Figure 2. Spectral characterization, specificity and sensitivity of CF-SPN in vitro

(a) The UV/Vis absorption spectrum of CF-SPN, with PFODBT maximum at 580 nm and NIR775S maximum at 775 nm. (b) Fluorescence (red) and chemiluminescence (blue) spectra of CF-SPN, indicating PFODBT and NIR775S emission maxima at 680 nm and 820 nm, respectively. Chemiluminescence was induced by the addition of 2 mM H₂O₂. (c) The fluorescence emission ratio of CF-SPN (1 μg/mL) in the presence of indicated ROS/RNS (6 μM). (d) The sensitivity and range of fluorescence ratiometric detection of ONOO⁻ with CF-SPN (1 μg/mL) following 1 μM incremental additions of NaONOO. (e) The specificity of the chemiluminescent signal of CF-SPN (5 μg/mL) was determined in the presence of ROS/RNS (6 μM). (f) The chemiluminescent response of CF-SPN to varying concentrations of H₂O₂ was assessed. Experiments were performed with CF-SPN (1 μg/mL) in 1x PBS.

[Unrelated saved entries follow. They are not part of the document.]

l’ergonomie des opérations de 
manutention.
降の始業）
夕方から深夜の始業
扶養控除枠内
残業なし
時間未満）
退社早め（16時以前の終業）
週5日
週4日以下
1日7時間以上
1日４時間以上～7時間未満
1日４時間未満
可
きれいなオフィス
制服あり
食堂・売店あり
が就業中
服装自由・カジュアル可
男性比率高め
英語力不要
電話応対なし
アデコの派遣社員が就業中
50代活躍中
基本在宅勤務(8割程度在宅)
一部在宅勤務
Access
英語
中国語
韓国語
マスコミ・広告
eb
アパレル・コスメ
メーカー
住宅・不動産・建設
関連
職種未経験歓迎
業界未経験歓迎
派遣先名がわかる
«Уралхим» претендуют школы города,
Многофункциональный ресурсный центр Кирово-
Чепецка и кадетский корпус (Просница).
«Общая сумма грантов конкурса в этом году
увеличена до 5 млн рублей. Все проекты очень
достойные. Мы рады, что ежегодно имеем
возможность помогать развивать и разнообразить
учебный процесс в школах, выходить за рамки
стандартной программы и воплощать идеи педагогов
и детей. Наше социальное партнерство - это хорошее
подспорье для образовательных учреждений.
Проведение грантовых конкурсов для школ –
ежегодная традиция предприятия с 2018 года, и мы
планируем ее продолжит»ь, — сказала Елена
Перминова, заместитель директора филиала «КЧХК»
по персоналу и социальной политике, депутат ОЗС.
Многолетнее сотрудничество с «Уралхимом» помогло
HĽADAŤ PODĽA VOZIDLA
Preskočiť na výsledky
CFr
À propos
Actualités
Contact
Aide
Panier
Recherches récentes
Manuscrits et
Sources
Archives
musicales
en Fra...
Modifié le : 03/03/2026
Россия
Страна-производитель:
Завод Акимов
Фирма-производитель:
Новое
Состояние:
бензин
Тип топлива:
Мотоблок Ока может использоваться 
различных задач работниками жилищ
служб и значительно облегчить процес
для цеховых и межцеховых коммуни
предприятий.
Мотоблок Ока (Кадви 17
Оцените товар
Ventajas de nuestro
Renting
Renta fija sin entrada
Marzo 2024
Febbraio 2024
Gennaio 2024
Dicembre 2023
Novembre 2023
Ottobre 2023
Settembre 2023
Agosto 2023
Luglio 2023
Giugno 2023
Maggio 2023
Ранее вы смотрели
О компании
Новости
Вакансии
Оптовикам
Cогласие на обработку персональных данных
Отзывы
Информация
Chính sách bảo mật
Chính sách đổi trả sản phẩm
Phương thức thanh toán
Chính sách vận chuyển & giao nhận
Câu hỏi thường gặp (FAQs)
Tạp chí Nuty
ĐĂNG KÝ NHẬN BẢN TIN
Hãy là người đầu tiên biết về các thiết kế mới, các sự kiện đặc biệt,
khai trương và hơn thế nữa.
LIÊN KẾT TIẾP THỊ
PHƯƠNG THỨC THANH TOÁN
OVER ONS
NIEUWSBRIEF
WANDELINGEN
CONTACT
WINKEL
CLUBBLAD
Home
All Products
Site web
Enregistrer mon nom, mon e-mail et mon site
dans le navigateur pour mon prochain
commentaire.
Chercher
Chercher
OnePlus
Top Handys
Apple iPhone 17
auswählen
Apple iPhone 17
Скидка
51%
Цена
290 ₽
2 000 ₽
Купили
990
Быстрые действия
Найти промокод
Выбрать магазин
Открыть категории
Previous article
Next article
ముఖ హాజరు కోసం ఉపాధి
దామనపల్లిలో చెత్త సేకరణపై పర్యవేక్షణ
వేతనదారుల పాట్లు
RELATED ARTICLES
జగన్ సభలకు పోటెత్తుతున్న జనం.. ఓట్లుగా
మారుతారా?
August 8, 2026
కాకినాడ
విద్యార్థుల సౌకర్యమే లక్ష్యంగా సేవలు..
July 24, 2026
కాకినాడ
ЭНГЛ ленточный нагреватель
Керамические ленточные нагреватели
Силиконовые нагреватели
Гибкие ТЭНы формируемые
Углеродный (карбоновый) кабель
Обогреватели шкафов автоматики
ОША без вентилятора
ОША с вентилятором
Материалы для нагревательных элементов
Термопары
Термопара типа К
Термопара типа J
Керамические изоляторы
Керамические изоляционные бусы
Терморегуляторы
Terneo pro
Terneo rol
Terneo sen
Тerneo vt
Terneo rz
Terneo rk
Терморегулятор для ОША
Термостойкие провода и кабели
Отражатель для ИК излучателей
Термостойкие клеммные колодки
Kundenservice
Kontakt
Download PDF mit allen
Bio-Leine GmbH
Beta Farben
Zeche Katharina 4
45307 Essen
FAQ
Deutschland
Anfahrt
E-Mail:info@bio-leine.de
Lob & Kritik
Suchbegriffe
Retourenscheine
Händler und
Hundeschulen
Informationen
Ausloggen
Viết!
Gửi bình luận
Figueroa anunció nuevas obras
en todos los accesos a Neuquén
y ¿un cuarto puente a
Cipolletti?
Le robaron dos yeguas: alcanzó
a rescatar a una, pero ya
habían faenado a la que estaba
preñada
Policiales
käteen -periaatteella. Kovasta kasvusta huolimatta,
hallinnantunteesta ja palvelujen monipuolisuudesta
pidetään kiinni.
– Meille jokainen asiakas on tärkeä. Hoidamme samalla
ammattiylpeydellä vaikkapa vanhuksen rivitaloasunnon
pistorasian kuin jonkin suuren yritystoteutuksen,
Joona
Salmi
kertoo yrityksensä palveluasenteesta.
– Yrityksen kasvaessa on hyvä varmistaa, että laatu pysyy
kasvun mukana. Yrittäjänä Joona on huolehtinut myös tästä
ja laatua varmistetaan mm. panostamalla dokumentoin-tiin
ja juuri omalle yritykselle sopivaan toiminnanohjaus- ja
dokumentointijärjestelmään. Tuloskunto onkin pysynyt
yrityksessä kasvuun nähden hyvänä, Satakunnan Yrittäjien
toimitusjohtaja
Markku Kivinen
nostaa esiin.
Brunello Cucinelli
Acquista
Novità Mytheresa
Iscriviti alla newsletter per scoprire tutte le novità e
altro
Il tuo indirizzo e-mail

Figure 3. Real-time in vivo imaging of hepatotoxicity following APAP administration to mice

(a) Representative images of mice receiving, from left to right, 300, 150, 75 mg/kg of APAP or saline i.p., followed by CF-SPN (0.8 mg) i.v. Threshold toxicity is observed for both the chemiluminescence (top row, shown at 18 min after CF-SPN administration) and fluorescence (bottom row, shown at 53 min after CF-SPN administration) channels. The emission intensities of the liver for (b) chemiluminescence and (c) normalized fluorescent percent difference (FL Index) over time are shown. The black arrows indicate the respective time points shown in (a). Values are the mean±s.d. for n=3 mice. Representative immunohistochemistry is shown for liver (d) 45 min and (e) 180 min after drug administration. Nitrotyrosine (top) and TUNEL (bottom) staining was performed, with white arrowheads representing positive cellular or nuclear staining, respectively. Scale bars represent 10 μm.

Figure 4

Longitudinal, in vivo monitoring of the remediation of APAP-induced hepatotoxicity with enzyme inhibitors and antioxidant scavengers. (a) A representation of the mechanism of APAP induced toxicity is shown, with the effects of inhibition by GSH, 1-ABT, and t-1,2-DCE; indicates inhibition. (b) Representative images of mice receiving, from left to right, saline, 300 mg/kg APAP i.p. alone, and 300 mg/kg APAP with GSH (200 mg/kg i.v.), 1-ABT (2×100 mg/kg i.p.), or t-1,2-DCE (0.2 mg/kg i.p.), followed by CF-SPN (0.8 mg) i.v. The emission intensities of the liver for the (c) chemiluminescence or (d) fluorescent ratiometric signals are shown over time. The black arrows indicate the respective time points shown in (a). Values are the mean±s.d. for n=3 mice.

Figure 5

Real-time in vivo imaging of dose-dependent hepatotoxicity in mice following INH administration. (a) Representative images of mice receiving, from left to right, 200, 100, 50 mg/kg INH, or saline i.p., followed by CF-SPN (0.8 mg i.v.). The emission intensities of the liver for the (b) chemiluminescence or (c) fluorescent ratiometric signals are shown over time. The black arrows indicate the respective time points shown in (a). Values are the mean±s.d. for n=3 mice. (d) Representative histology (H&E) of the liver of mice treated as in (a) is shown 180 min after drug administration, with corresponding image enlargements in the bottom row. Scale bars represent (top) 10 μm and (bottom enlargement) 2.5 μm, respectively.

Figure 6

The ability of CF-SPN to differentially and simultaneously detect H₂O₂ and ONOO⁻ provides mechanistic insights into parent drug bioactivation. The majority of H₂O₂ is produced following Phase I bioactivation, either through uncoupling of enzyme-mediated drug oxidation or through the initiation of redox cycling following oxidation of the parent drug. Strong chemiluminescence from CF-SPN suggests the involvement of Phase I bioactivation in the mechanism of drug toxicity. Conversely, the production of ONOO⁻ is associated with mitochondrial toxicity and uncoupling of the mitochondrial electron transport chain by reactive drug metabolites. A significant increase in the FL index indicates the production the ONOO⁻, and suggests that drug bioactivation leads to mitochondrial dysfunction.